Pourquoi Eliezer dit-il à Bétouel qu’Avraham lui avait assuré que l’ange irait « avec » lui, alors que son maître lui avait dit que l’ange irait « devant » lui ?

En allant au devant d’Eliezer, l’ange fit tout le travail. Avraham promit à Eliezer que ses pas seraient dirigés par l’Au-delà et c’est, en effet, ce qui se produisit :

Eliezer put jouir d’un voyage miraculeux puisqu’il arriva à Aram le même jour que celui de son départ de Béer-Chéva. Lorsqu’il atteint le puits et qu’il commença sa prière, à peine eut-il prononcé les premiers mots que Rivka apparut. Eliezer comprit alors que sa mission était accomplie et il réalisa que l’ange avait combiné toutes ces heureuses coïncidences.

Cependant, si Eliezer n’était qu’un pion, un spectateur passif dans cette affaire, sa requête auprès de Bétouel n’avait plus aucun sens. Si le mariage de Yits’hak et de Rivka était déjà programmé par l’Au-delà, pourquoi la permission de Bétouel était-elle nécessaire ?

C’est pourquoi Eliezer prit l’initiative de changer les mots de son maître et il dit à Bétouel que l’ange ne faisait que l’accompagner pour l’aider à mener à bien sa mission. Eliezer jouait, de cette manière, un rôle actif ; l’accord de Bétouel était justifié.

Par contre, Eliezer était conscient – et nous devons avoir le même sentiment dans notre service de D-ieu – que c’est en s’engageant sans condition dans la mission du Maître que le succès serait garanti.

Likouté Si’hoth Vol XXV

Machia’h – Israël : Pour L’Eternité

« Avraham donna tout ce qu’il possédait à Yits’hak. Quant aux fils des concubines qu’avait eues Avraham, il leur fit des présents ; et tandis qu’il vivait encore, il les relégua loin de son fils Yits’hak, vers l’orient, dans le pays de Kédem. »

(Genèse 25 – 5,6)

A la fin de notre Paracha, Avraham sent venir sa fin, il organise alors sa succession. Il désigne Yits’hak, son fils unique de Sarah, comme seul légataire légitime ; tandis qu’aux enfants des concubines, il attribue des cadeaux.
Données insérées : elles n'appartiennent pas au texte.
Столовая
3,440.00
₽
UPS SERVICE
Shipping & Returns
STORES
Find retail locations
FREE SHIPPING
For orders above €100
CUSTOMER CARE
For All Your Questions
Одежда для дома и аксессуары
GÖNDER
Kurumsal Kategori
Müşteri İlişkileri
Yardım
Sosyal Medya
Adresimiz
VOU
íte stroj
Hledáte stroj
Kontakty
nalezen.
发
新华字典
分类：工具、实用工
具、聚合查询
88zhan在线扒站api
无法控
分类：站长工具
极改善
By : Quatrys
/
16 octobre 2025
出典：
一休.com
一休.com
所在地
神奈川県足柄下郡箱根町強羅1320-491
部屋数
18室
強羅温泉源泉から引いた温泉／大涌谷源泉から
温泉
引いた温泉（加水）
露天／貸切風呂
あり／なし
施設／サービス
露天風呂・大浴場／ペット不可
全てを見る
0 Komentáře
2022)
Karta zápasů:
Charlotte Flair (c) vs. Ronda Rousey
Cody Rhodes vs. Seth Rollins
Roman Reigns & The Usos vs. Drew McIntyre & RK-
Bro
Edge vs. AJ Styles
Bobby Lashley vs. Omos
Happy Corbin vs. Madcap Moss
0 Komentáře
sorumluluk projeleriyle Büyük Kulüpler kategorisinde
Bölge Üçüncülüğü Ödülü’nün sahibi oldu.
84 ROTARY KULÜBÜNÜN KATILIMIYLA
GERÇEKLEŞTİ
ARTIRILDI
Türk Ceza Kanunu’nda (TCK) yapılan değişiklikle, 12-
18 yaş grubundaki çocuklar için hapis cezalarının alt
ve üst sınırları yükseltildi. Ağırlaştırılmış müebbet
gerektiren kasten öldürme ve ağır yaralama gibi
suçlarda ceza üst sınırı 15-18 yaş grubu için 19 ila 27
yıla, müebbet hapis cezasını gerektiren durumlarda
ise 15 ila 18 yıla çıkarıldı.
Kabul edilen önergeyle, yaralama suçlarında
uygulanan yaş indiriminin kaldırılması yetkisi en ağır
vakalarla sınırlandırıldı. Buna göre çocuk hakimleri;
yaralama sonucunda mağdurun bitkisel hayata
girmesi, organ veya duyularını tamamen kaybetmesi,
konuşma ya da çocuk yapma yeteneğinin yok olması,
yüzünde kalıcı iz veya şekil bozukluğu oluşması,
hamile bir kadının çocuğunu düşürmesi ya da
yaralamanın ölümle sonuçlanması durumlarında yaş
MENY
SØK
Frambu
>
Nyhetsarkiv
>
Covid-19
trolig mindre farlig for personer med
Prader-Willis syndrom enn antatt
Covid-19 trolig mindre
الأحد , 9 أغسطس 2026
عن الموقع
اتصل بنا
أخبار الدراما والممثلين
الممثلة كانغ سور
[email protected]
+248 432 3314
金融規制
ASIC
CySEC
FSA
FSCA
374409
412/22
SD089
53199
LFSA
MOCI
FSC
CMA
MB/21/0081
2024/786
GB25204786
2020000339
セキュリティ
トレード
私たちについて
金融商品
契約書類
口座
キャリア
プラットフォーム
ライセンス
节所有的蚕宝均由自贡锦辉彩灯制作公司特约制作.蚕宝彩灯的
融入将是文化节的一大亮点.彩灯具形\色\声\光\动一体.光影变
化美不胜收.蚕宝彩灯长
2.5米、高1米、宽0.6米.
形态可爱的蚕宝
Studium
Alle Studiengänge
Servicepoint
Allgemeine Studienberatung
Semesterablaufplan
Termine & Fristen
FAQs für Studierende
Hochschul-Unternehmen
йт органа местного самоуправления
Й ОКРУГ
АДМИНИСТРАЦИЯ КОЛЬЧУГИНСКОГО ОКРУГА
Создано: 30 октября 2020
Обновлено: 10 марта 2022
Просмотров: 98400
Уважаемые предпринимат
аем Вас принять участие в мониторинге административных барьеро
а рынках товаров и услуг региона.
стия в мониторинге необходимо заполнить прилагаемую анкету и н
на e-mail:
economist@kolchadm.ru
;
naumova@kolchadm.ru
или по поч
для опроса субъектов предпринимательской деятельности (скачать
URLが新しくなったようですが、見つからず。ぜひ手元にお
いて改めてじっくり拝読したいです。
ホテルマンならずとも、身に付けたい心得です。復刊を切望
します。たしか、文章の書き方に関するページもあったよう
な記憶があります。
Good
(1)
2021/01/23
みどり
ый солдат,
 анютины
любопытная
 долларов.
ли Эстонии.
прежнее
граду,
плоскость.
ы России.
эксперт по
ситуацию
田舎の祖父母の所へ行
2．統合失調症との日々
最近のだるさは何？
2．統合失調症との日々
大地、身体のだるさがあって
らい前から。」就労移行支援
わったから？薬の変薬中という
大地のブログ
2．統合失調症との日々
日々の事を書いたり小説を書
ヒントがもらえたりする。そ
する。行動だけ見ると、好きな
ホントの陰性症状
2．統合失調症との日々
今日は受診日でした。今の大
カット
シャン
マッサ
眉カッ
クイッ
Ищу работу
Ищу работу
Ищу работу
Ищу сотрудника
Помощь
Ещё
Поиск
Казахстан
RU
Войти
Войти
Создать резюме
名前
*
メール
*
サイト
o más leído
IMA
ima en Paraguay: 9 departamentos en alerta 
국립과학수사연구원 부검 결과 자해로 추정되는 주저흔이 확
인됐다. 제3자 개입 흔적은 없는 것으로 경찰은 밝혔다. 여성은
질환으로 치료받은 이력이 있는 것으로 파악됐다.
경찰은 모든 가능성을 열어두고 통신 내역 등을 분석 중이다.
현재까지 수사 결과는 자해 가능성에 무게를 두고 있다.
La Haftara de cette semaine traite d’un thème similaire : Adoniyahou, le fils aîné de David, sentant la fin de son père venir, tente d’usurper le trône. Bath-Chéva vient alors rappeler au Roi David l’engagement qu’il avait pris. C’est Chlomo, son jeune fils, qui régnerait. David s’engagea de nouveau à honorer sa promesse, ce à quoi Bath-Chéva répondit avec enthousiasme (Rois I 1 – 31) : « Yé’hi Adoni Haméle’h David Léolam – Puisse mon maître David vivre pour l’éternité. »

Quel est donc le sens profond de la démarche d’Avraham et de David ?

En désignant Yits’hak pour héritier, Avraham lui légua, en fait, le lien privilégié qu’il avait avec Hachem, le caractère « d’élection » qu’il léguera à son tour à ses descendants. Ainsi, Avraham donna à chacun de nous, à chaque Juif, le pouvoir de recréer le lien éternel dont il jouissait lui-même. Ce privilège est immuable pour celui qui se donne la peine de révéler ce caractère inné.

La déclaration de Bath-Chéva constitue, dans le même esprit, l’expression de la promesse Divine selon laquelle « la royauté ne quittera plus la descendance de David. » En effet, comme le soulignent nos sages, la monarchie du peuple Juif n’appartient qu’à David et à sa progéniture issue de Chlomo et de laquelle sortira le Roi Machia’h.

Ces deux événements viennent rappeler que les actes de D-ieu – qui par définition est immuable et éternel – et Ses promesses ne sont pas sujets au changement. La proclamation de Bath-Chéva : « Yé’hi Adoni Haméle’h David Léolam – Puisse mon maître David vivre pour l’éternité. » trouvera son expression et sa réalisation par l’établissement du règne de Machia’h et par l’ultime Guéoulah.

En effet, nous constatons que l’intégrité du peuple Juif et de la terre d’Israël sont étroitement liés avec le concept de la royauté, car ce n’est qu’après que fut installé le royaume des descendants de David qu’enfin fut établie la paix et qu’a pu être construit le Beth-Hamikdach. La Présence de D-ieu et Sa manifestation à Yérouchalayim dépendaient aussi de cet événement. Il en est de même pour la Guéoulah qui ne prendra place qu’après l’établissement du dernier roi de la lignée de David, le Machia’h. Il sera à l’origine du rassemblement de la totalité du peuple Juif sur sa terre, de la construction du troisième Beth-Hamikdach et la paix régnera pour l’éternité.